O professor é um dos coautores de um estudo recente a respeito de como os adultos americanos buscam significado nas suas vidas. E por mais que as carreiras ainda sejam relevantes, as pessoas podem estar vivendo um momento em que os trabalhos se tornaram somente uma peça do quebra-cabeça da vida.

Na visão de Wilson, fazer um trabalho que se ama não é uma coisa ruim, e nem considerar o que se faz para viver uma parte importante da vida.
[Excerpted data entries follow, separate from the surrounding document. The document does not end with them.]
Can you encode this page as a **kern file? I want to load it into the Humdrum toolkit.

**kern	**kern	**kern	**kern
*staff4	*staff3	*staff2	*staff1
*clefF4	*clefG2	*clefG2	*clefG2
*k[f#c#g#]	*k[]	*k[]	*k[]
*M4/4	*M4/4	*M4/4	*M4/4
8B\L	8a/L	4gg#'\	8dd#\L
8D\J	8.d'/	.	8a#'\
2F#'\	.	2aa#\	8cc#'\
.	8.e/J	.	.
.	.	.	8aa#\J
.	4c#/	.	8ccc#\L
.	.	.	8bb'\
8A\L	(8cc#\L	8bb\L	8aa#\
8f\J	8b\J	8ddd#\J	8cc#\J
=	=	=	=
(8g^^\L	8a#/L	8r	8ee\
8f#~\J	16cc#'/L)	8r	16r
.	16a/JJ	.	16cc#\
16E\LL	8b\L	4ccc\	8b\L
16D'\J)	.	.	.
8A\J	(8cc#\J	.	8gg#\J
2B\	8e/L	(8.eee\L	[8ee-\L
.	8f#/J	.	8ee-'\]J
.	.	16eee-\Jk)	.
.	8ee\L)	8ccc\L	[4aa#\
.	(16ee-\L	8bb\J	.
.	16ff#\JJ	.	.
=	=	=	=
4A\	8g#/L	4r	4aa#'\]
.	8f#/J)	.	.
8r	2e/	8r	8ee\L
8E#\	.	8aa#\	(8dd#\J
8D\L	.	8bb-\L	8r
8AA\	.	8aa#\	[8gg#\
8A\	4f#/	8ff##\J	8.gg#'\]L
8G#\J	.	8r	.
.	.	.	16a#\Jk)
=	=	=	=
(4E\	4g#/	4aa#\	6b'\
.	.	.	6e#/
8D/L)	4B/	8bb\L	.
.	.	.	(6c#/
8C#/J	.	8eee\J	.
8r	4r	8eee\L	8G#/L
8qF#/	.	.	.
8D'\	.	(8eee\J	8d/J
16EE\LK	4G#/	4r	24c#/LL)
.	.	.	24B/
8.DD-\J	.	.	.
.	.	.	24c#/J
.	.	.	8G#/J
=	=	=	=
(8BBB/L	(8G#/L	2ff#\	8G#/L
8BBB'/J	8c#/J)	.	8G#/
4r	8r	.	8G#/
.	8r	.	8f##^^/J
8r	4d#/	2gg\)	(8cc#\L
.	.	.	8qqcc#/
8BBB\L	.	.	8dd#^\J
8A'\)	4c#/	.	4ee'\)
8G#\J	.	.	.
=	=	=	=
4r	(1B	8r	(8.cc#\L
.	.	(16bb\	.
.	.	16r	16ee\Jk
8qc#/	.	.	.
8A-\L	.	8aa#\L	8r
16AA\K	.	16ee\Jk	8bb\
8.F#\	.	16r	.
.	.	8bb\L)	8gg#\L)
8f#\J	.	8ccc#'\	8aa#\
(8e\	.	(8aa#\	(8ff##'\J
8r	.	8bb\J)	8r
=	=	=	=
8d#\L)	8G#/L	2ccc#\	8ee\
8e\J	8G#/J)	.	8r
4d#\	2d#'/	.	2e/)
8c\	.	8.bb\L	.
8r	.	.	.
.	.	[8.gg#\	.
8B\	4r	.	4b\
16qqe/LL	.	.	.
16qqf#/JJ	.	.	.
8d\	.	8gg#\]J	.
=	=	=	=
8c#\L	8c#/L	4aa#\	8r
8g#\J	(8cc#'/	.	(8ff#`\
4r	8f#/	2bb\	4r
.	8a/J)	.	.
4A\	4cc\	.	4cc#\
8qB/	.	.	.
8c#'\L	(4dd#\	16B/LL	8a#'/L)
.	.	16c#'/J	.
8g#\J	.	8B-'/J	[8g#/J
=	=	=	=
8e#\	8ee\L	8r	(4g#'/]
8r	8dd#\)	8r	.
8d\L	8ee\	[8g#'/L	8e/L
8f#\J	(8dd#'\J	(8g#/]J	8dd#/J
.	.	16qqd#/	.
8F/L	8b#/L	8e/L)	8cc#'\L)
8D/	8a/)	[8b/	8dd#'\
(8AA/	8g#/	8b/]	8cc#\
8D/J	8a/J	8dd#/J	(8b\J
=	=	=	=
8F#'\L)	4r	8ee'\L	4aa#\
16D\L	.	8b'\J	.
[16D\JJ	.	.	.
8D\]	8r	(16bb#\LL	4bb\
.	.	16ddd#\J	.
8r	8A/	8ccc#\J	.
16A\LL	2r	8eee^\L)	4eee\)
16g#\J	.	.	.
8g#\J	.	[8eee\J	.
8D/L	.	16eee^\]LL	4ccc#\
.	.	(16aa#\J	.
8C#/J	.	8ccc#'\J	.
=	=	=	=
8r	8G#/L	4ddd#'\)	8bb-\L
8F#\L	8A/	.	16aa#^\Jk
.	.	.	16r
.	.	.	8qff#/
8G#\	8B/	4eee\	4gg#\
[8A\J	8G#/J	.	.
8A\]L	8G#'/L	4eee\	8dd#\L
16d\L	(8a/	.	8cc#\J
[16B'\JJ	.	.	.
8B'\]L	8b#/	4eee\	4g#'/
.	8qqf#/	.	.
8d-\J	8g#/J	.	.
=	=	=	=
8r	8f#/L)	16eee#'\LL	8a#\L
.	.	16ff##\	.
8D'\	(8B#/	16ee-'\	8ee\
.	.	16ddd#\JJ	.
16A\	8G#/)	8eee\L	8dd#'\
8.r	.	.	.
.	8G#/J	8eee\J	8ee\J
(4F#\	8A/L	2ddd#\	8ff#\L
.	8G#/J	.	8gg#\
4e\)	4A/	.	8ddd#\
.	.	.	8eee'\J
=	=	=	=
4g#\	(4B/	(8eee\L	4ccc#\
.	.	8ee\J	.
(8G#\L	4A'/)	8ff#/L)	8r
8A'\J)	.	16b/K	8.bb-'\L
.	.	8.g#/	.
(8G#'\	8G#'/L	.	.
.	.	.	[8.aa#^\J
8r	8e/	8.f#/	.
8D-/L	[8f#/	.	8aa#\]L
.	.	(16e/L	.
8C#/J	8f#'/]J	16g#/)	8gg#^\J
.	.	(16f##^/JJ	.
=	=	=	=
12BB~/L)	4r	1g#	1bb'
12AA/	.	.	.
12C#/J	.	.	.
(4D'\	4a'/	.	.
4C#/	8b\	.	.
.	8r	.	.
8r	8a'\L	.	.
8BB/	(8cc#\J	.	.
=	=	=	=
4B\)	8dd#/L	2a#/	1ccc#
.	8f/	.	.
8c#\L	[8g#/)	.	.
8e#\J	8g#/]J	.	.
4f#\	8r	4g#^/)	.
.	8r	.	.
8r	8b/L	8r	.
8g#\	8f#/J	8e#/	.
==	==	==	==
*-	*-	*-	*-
Contudo, deixar para trás um sistema em que as pessoas são definidas, sobretudo, ou exclusivamente, pelo trabalho, irá exigir mais do que somente perceber que existe um problema ou redefinir as prioridades por conta da pandemia.

Toda essa mudança também exigirá uma mudança cultural para que se abandone a ideia de que cada pessoa tem uma “vocação” profissional e que o objetivo de vida deve ser encontrá-la. “Muitas vezes preparamos uma armadilha para que as pessoas se sintam insatisfeitas; se elas não se encontrarem no emprego perfeito, elas fracassaram de alguma forma”, concluiu Wilson.